Kevin Ho, empresário local e membro da Assembleia Popular Nacional (APN), mostrou apoio à recusa, por parte das autoridades, da realização da vigília do 4 de Junho, que recorda o massacre de Tiananmen. Segundo o jornal Ou Mun, Kevin Ho lembrou que na vigília foram divulgadas mensagens como “Acabar com a ditadura de partido único”, o que pode levar à incitação da subversão do poder do Estado chinês, violando a lei da segurança nacional em vigor.

“A divulgação destes assuntos de forma consecutiva pode influenciar as opiniões dos residentes, além de ter um impacto na reputação da governação do país ou do partido”, disse Kevin Ho, referindo-se ao Partido Comunista Chinês (PCC).

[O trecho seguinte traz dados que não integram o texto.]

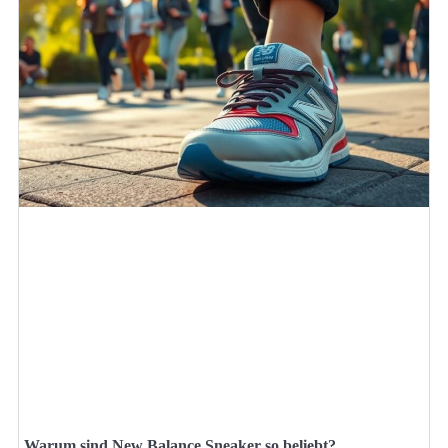
Warum sind New Balance Sneaker so beliebt?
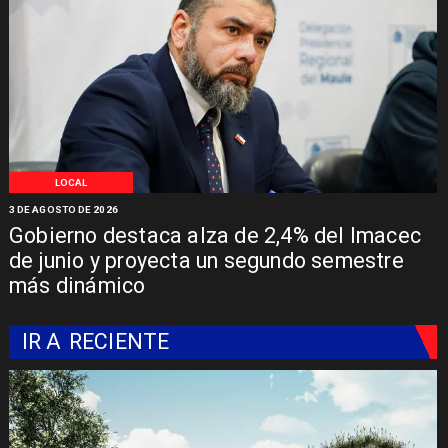
LOCAL
3 DE AGOSTO DE 2026
Gobierno destaca alza de 2,4% del Imacec
de junio y proyecta un segundo semestre
más dinámico
IR A
RECIENTE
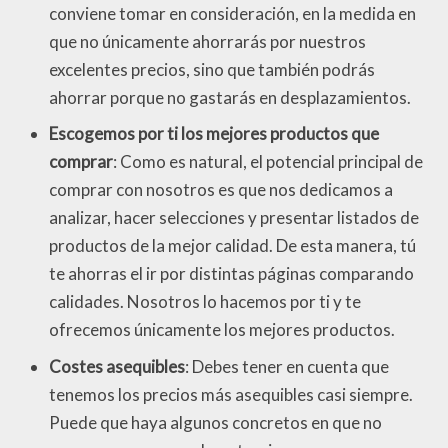
conviene tomar en consideración, en la medida en
que no únicamente ahorrarás por nuestros
excelentes precios, sino que también podrás
ahorrar porque no gastarás en desplazamientos.
Escogemos por ti los mejores productos que
comprar
: Como es natural, el potencial principal de
comprar con nosotros es que nos dedicamos a
analizar, hacer selecciones y presentar listados de
productos de la mejor calidad. De esta manera, tú
te ahorras el ir por distintas páginas comparando
calidades. Nosotros lo hacemos por ti y te
ofrecemos únicamente los mejores productos.
Costes asequibles
: Debes tener en cuenta que
tenemos los precios más asequibles casi siempre.
Puede que haya algunos concretos en que no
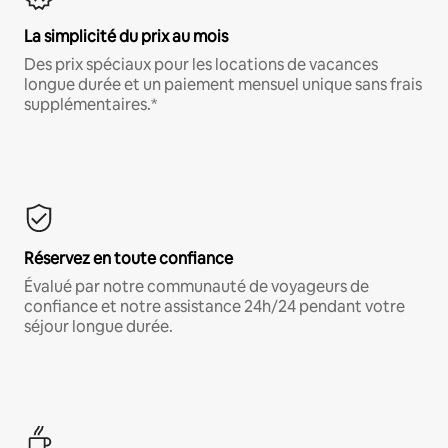
La simplicité du prix au mois
Des prix spéciaux pour les locations de vacances
longue durée et un paiement mensuel unique sans frais
supplémentaires.*
Réservez en toute confiance
Évalué par notre communauté de voyageurs de
confiance et notre assistance 24h/24 pendant votre
séjour longue durée.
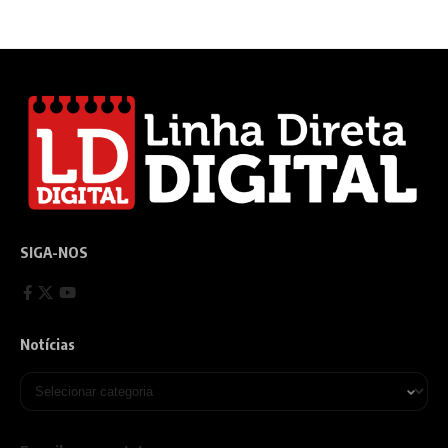
SIGA-NOS
Notícias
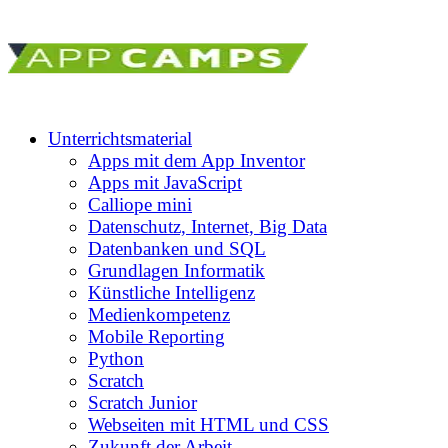
Unterrichtsmaterial
Apps mit dem App Inventor
Apps mit JavaScript
Calliope mini
Datenschutz, Internet, Big Data
Datenbanken und SQL
Grundlagen Informatik
Künstliche Intelligenz
Medienkompetenz
Mobile Reporting
Python
Scratch
Scratch Junior
Webseiten mit HTML und CSS
Zukunft der Arbeit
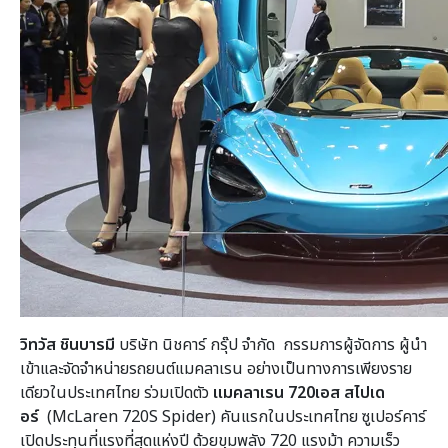
วิทวัส ชินบารมี
บริษัท นิชคาร์ กรุ๊ป จำกัด กรรมการผู้จัดการ ผู้นำ
เข้าและจัดจำหน่ายรถยนต์แมคลาเรน อย่างเป็นทางการเพียงราย
เดียวในประเทศไทย ร่วมเปิดตัว
แมคลาเรน 720เอส สไปเด
อร์
(McLaren 720S Spider) คันแรกในประเทศไทย ซูเปอร์คาร์
เปิดประทุนที่แรงที่สุดแห่งปี ด้วยขุมพลัง 720 แรงม้า ความเร็ว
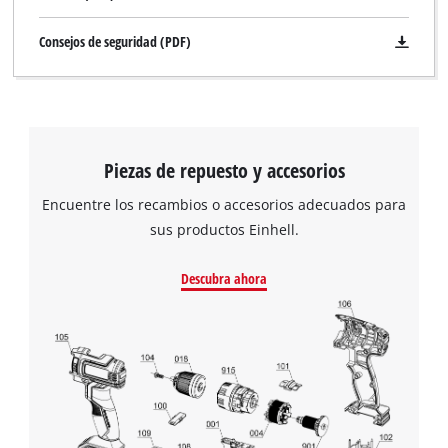
This content is not permitted to load due
Consejos de seguridad (PDF)
to trackers that are not disclosed to the
visitor. The website owner needs to setup
the site with their CMP to add this content
to the list of technologies used.
Powered by
Usercentrics Consent
Management Platform
Piezas de repuesto y accesorios
Encuentre los recambios o accesorios adecuados para
sus productos Einhell.
Descubra ahora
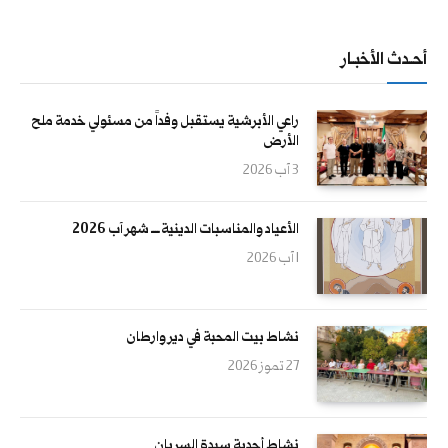
أحــدث الأخبــار
راعي الأبرشية يستقبل وفداً من مسئولي خدمة ملح
الأرض
3 آب 2026
الأعياد والمناسبات الدينية ــــ شهر آب 2026
1 آب 2026
نشاط بيت المحبة في دير وارطان
27 تموز 2026
نشاط أحدية سيدة السريان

O empresário frisou que as autoridades de Macau devem assumir uma postura “mais séria” na hora de lidar com este tipo de assuntos, questionando a legitimidade da organização da vigília.

Quanto à possibilidade de esta vir a ser organizada num espaço fechado, Kevin Ho disse que se a vigília conter mensagens como “Acabar com a ditadura de partido único” constitui também uma violação intencional da lei.

Também Suen Yan Kwong, membro da Conferência Consultiva Política do Povo Chinês, se declarou contra a vigília. Macau é agora um local seguro no que diz respeito à covid-19 e a realização de iniciativas como a da vigília “é algo irresponsável e que pode perturbar a ordem social e levar os residentes ao engano”, afirmou.

1 Jun 2021

CPSP admite vigílias online caso sejam cumpridos requisitos legais

Numa resposta enviada ao HM, o Corpo de Polícia de Segurança Pública (CPSP), admite que a vigília em memória do massacre de Tiananmen pode acontecer online e num espaço fechado, desde que sejam cumpridos os requisitos legais.

Segundo o CPSP, os direitos de reunião e de manifestação dos residentes de Macau estão assegurados, não só pela Lei Básica, mas também pela legislação em vigor. “As actividades podem ser realizadas nos termos da lei, desde que cumpram os requisitos legais existentes”, pode ler-se na nota.

Recorde-se que Au Kam San, um dos promotores da vigília que acabou por não obter autorização, partilhou na quarta-feira com o HM que tenciona organizar o evento da mesma índole, mas dentro de portas, à semelhança do que aconteceu no ano passado. Isto, apesar de considerar que tal é “provavelmente, arriscado”.

Sobre a razão pela qual não foram tomadas medidas para impedir a vigília do 4 de Junho em anos anteriores, quando factos ocorridos durante esses eventos foram usados para justificar a proibição da vigília deste ano, o CPSP refere que o despacho foi emitido tendo por base uma análise “factual e legal” e que havia a necessidade de as explicações serem claras.

“Os nossos serviços abordam cada aviso prévio emitido pelos organizadores de acordo com a lei; tecemos análises e avaliações sobre os tópicos e conteúdos dos avisos prévios e fazemos um despacho. A nossa análise, produzida com uma base factual e legal, é plasmada de forma clara no despacho. Adicionalmente, pretendemos explicar claramente o conteúdo do despacho aos organizadores. Tomamos decisões no âmbito do nosso dever e em conformidade com a lei”, pode ler-se na resposta.

Outro dos organizadores da iniciativa, Ng Kuok Cheong, confirmou ao HM que os promotores apresentaram ontem recurso sobre a decisão do CPSP junto do Tribunal de última Instância (TUI), devendo a decisão final ser conhecida daqui a cinco dias.